多忙な両親のもとで育ったおかげというのか、私は寂しさを紛らわすためにイマジネーションの世界に逃げ込みました。留守番の間はいつも一人で、鏡の前で歌ったり踊ったり演技をしたり。長じて、俳優という職業につくことができたのは幸いでした。

このことを誰よりも喜んでいたのは、お芝居が好きで、ミュージカルファン、宝塚オタクだった母。私には一言も言ってくれなかったのですが、私の舞台を観に行くことを何よりも楽しみにしていたようです。

観に来ても、母の感想は「あそこの芝居が気になった」とか厳しくて。それでいて、自分の友達には「美帆がすっごくよかったから、観に行ってくれる?」と宣伝して回っていたようです。直接言ってくれたらどんなにうれしかったか!

私が以前出した『ワガコ』というエッセイ集では、自分が母になってようやくわかったことや、母への感謝の気持ちを書きました。母のことをちゃんと書き残すのは私の役目だろうと考えて。だから母が読んだらどれだけ感動するだろう、と思っていたのですが、感想はゼロ。

ところが、『徹子の部屋』では泣きながら本の話をして、「がんばって育ててきてよかった」なんて話していて。どうしてこの人はこうなんだろう。じつはとても恥ずかしがり屋なの? と不思議で仕方ありませんでした。

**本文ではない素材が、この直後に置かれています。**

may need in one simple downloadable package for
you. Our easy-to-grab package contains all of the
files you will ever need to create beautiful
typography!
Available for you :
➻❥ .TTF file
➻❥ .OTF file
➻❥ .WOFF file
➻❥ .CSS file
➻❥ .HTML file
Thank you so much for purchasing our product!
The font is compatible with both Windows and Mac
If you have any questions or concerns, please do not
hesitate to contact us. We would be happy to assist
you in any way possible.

そんな母が明らかに変わったのは、19年末に乳がんの手術を受けたあと。私がブログにアップしたお弁当の画像に「色味が微妙」とか「かわいくない」などと厳しかった母が、「がんばったね」「おいしそうよ」とほめてくれるように。また、先約をことわってでも、私の娘の面倒を見てくれるようになりました。

彼女のなかで何かが大きく変わったのは確かで、いつかゆっくり話を聞いてみたいなあ、と思っていた矢先だったのです、母のコロナ感染は……。

コロナ禍はまだ続いています。いま現在も症状に苦しむ方やご家族、奮闘している医療関係者がおられる。わが家のような悲しみを増やさないためにも、みなさんにはぜひ気をつけていただきたいと思っています。